Yes, I know - see: Is Wayland becoming ready for prime time on FreeBSD? Until now, nobody answered my actual question. Please feel free to tell us some instructions, on how to build a FreeBSD desktop without X.org but with Wayland.
I believe you can, but it won't be a functional desktop. It may hardly have any applications. Gnome may work with it, but it will bring in bloat, which will likely bring in or require most Xorg dependencies anyway.
I saw instructions for doing it long ago, but it may not have reached ports at that time, so it was do at your own trouble. I'm not going to search for obsolete instructions from years ago, that there are chances are it was deleted or hard to find.
I'm not familiar with any of the technical details, but why would keeping support for obsolete hardware exclude the addition of features useful for modern hardware?

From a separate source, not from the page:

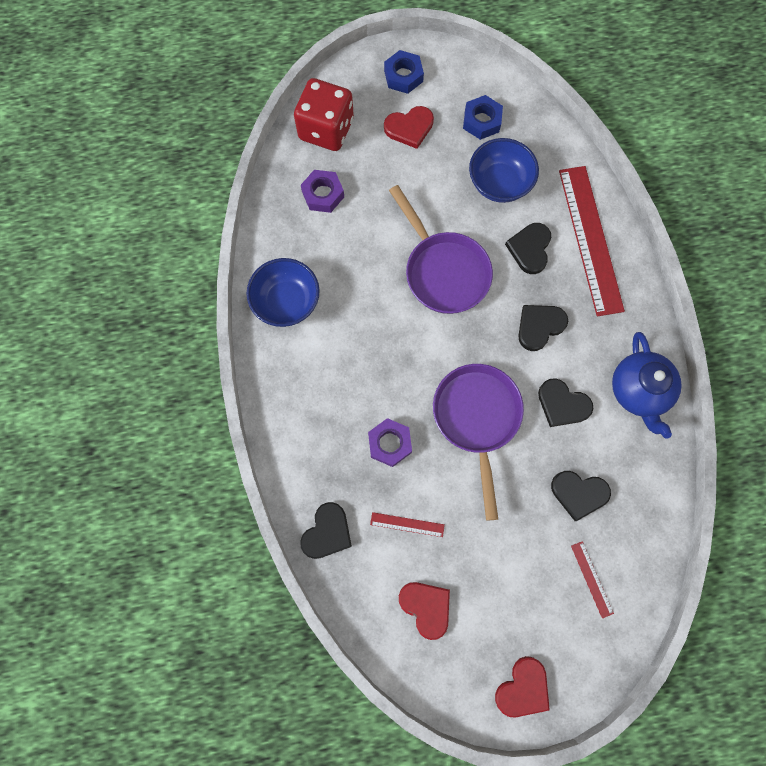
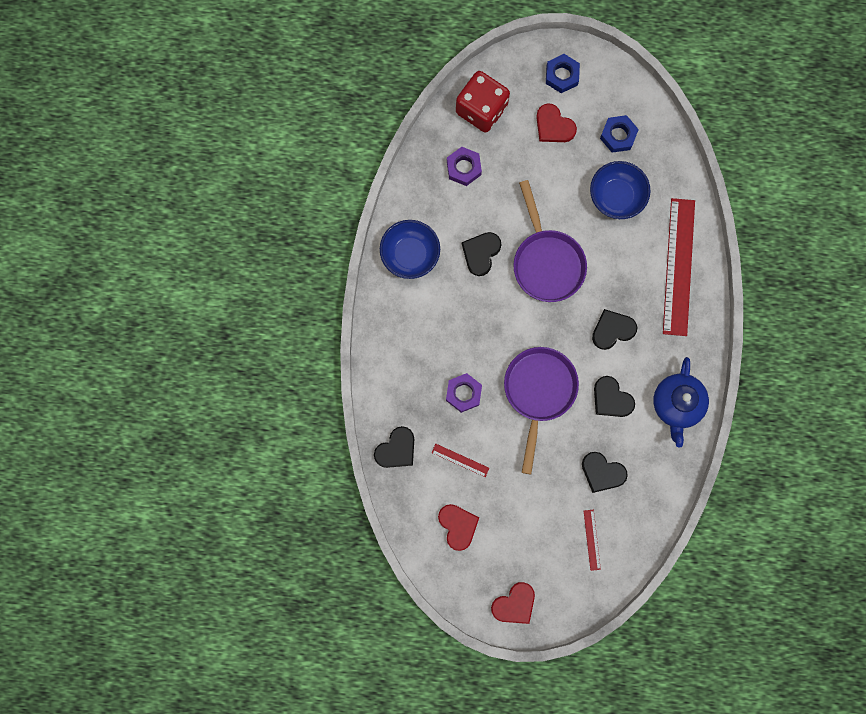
camera: 15 degrees right, 5 degrees up
red heart [384,106,434,149] -> red heart turned 45 degrees clockwise [536,103,577,142]
black heart [505,223,551,274] -> black heart moved to [462,232,502,276]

I think it builds on old protocols from the early 90's or maybe 70's from the first opensource window managers, that make it less efficient. But Xorg is kind of efficient for what it is: it's not bad.

I'm not entirely sure. This is stuff I remember being mentioned or that I read about a few years ago. It is often difficult to find old stuff, while it is easier to remember it, and that's a lot of information, that easily gets buried or lost, and often becomes obsolete.

If Wayland can do some things better, and can work with Xorg. I don't see why not. The Xorg updates that include Wayland dependencies, don't harm my desktop. It might be a little more efficient, and a little more smooth, but that's difficult to judge.